Синдикалист почти радостно закивал. Элмерик Уистер растерялся.
— Вот я и говорю, — сказал Брейнтри. — Если вы признаете рабство, вы не можете помешать рабам держаться друг за друга и думать иначе, чем вы. Как воззовете вы к их гражданским чувствам, если они — не граждане? Я — один из них. Я — из подвала. Я представляю здесь мрачных, неотесанных, неприятных людей. Да, я из них, и сам Аристотель не отрицал бы, что я вправе защищать их.
— И вы их защищаете прекрасно, — сказал Иден.

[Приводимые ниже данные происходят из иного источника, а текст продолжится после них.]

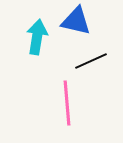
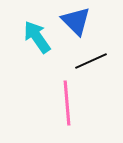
blue triangle: rotated 32 degrees clockwise
cyan arrow: rotated 44 degrees counterclockwise
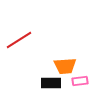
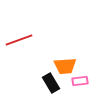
red line: rotated 12 degrees clockwise
black rectangle: rotated 60 degrees clockwise
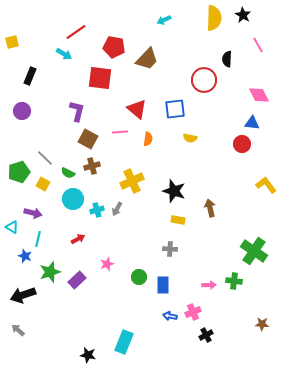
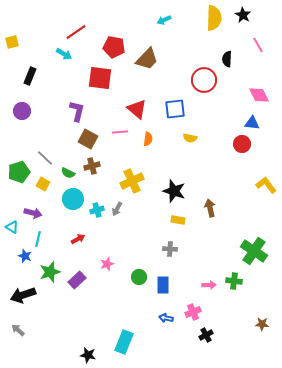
blue arrow at (170, 316): moved 4 px left, 2 px down
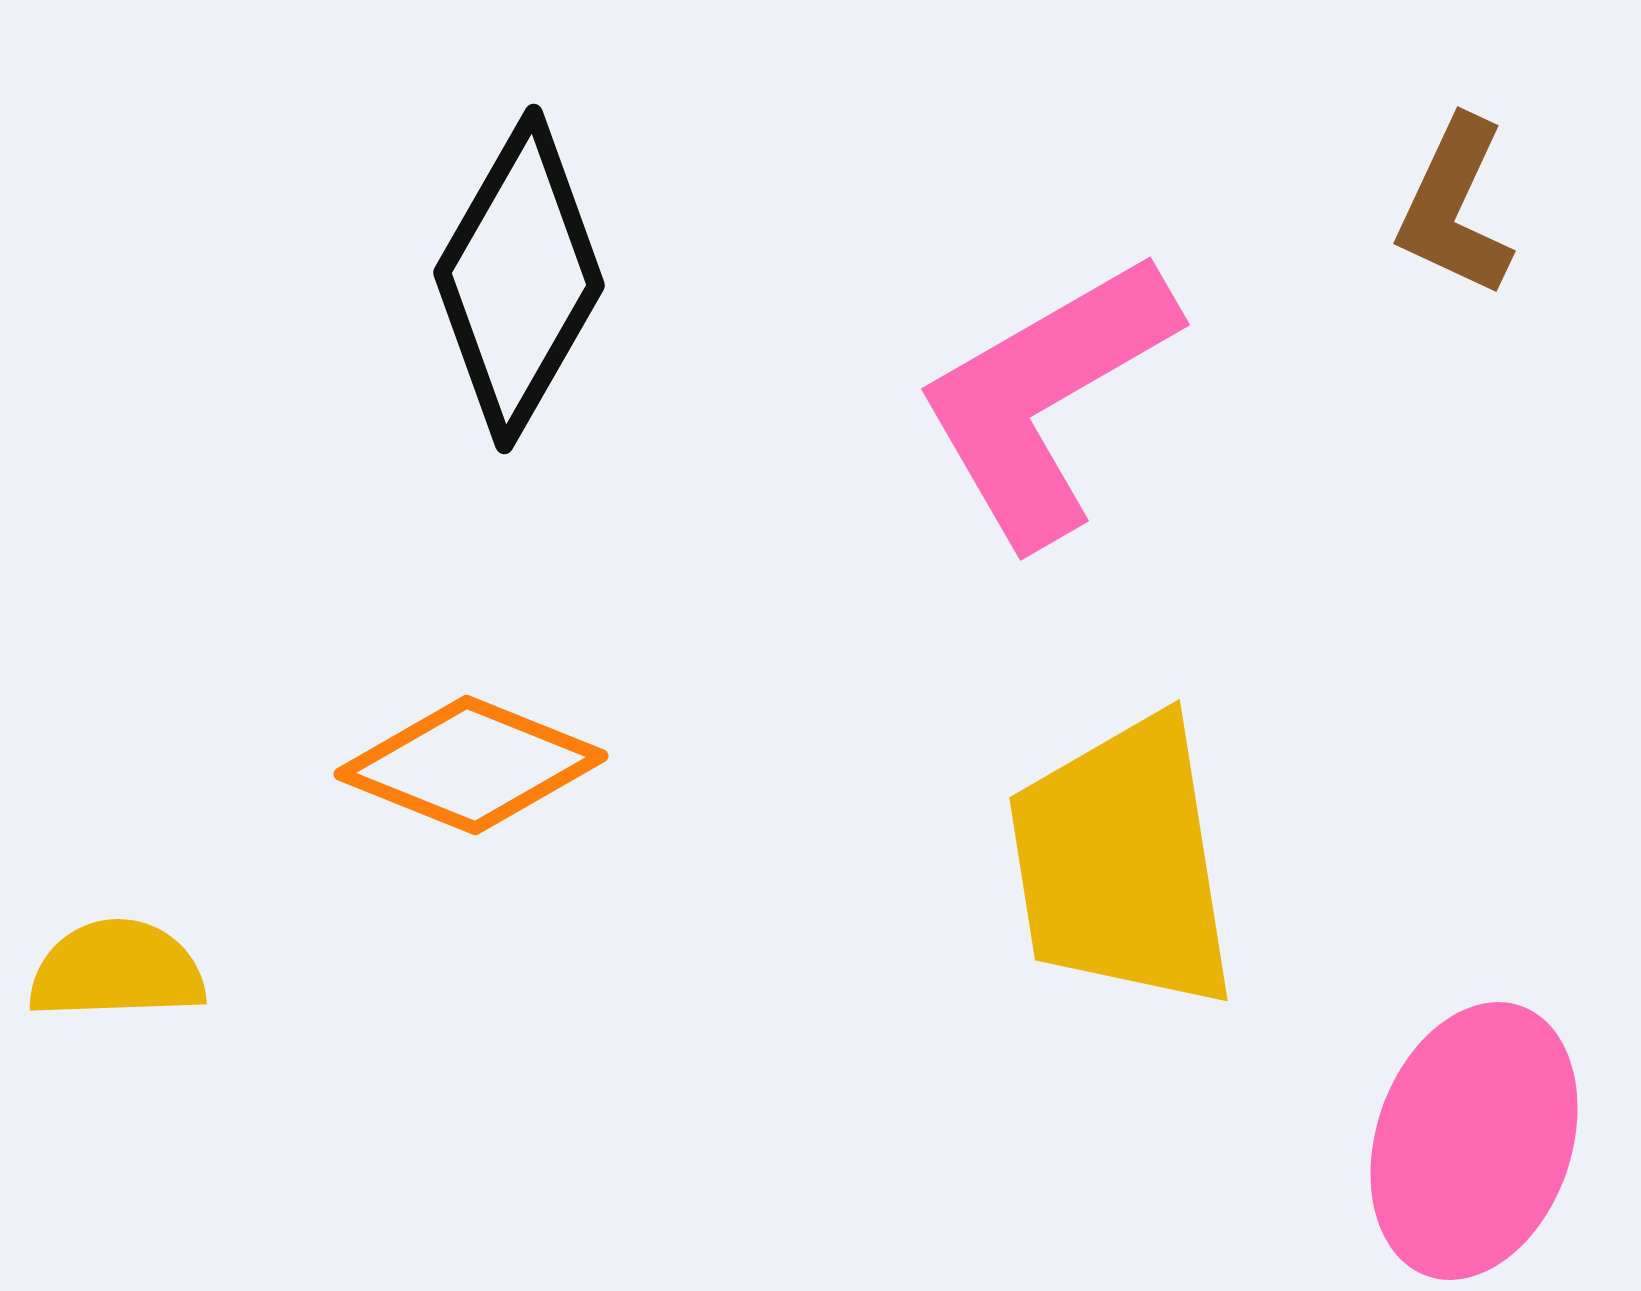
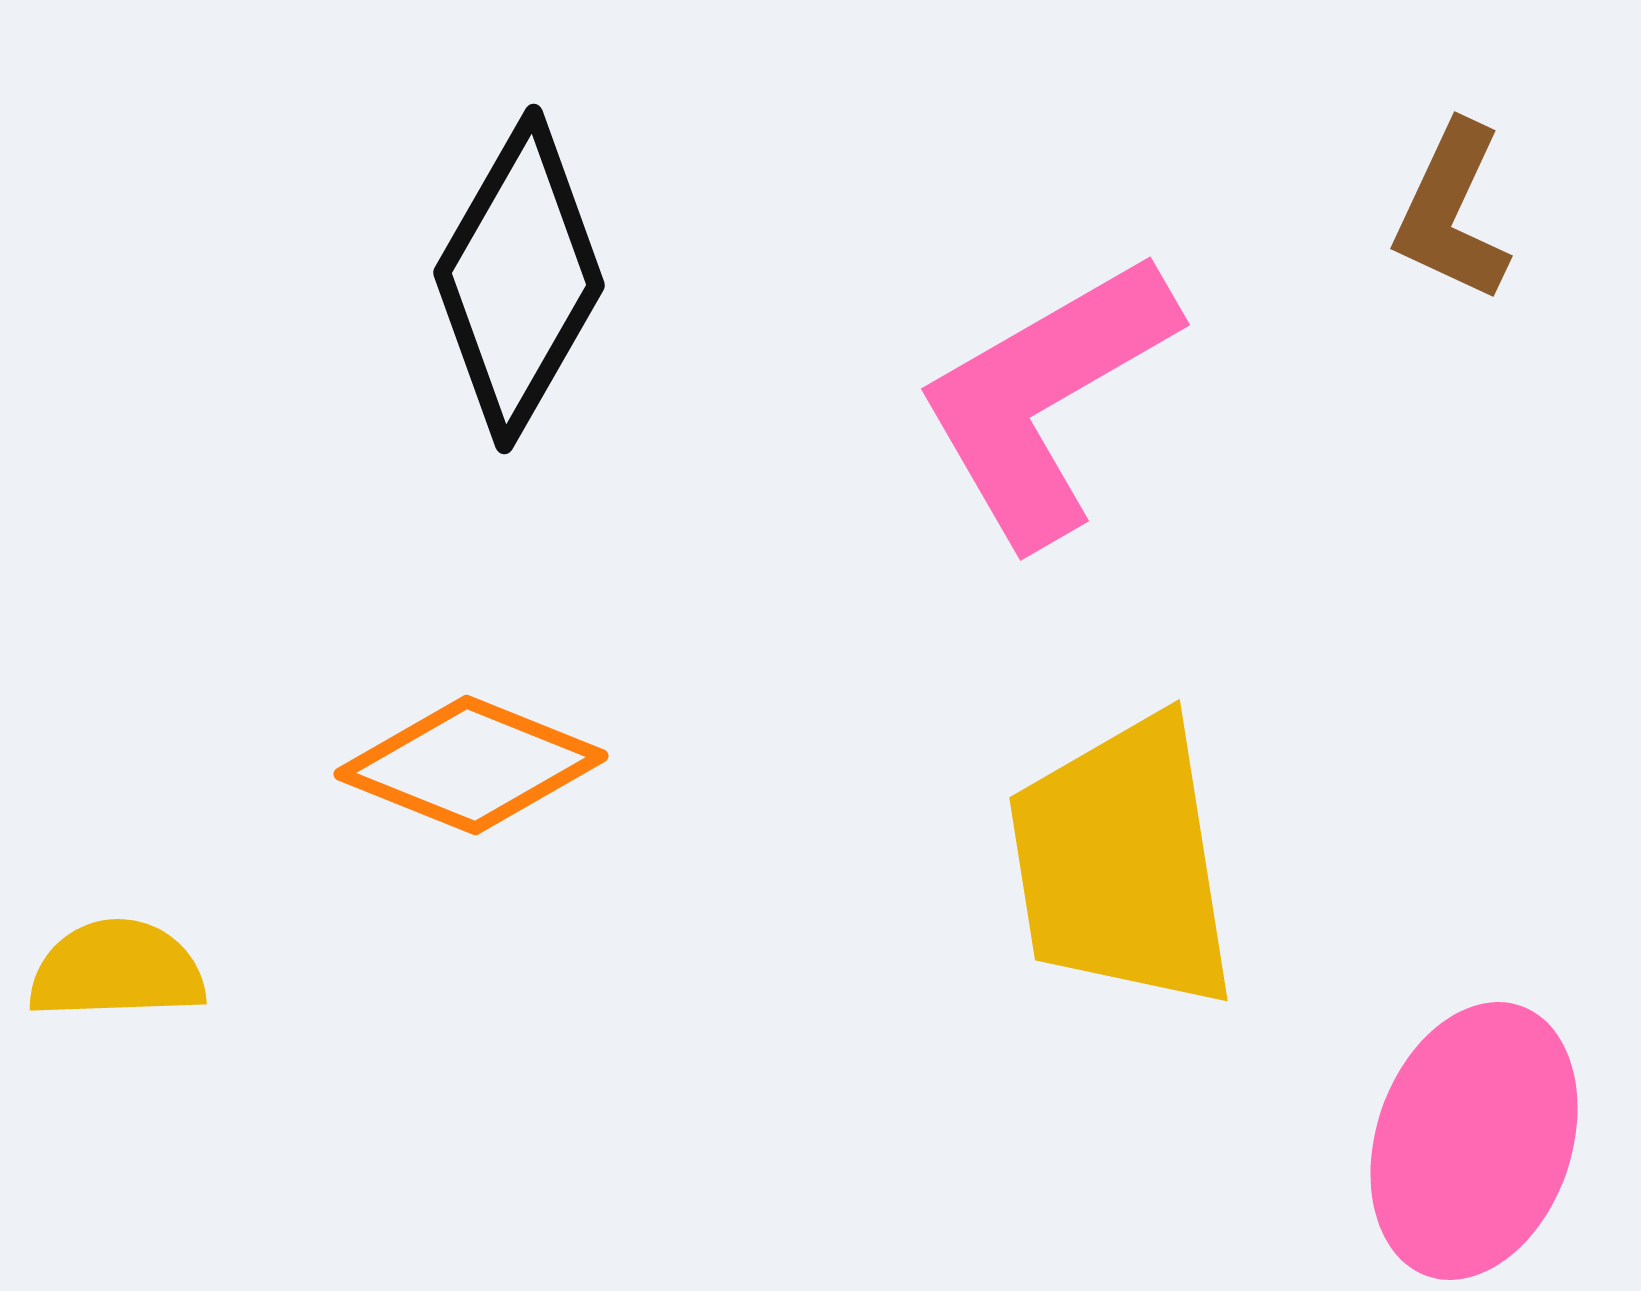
brown L-shape: moved 3 px left, 5 px down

Мэррел мрачно улыбнулся. Мода разгулялась вовсю. Он узнавал все признаки, сопровождающие перемену общественной погоды, обновившей атмосферу вокруг синдикалиста. Он даже слышал знакомые звуки, наносящие последний штрих — воркующий голос леди Бул: «… в любой четверг… будем так рады…»
По-прежнему улыбаясь, Мэррел повернулся и направился в угол, где сидела Оливия. Он видел, что губы у нее сжаты, а темные глаза опасно блестят; и сказал ей с участием:
— Боюсь, что наша шутка вышла боком. Мы думали, он медведь, а он оказался львом.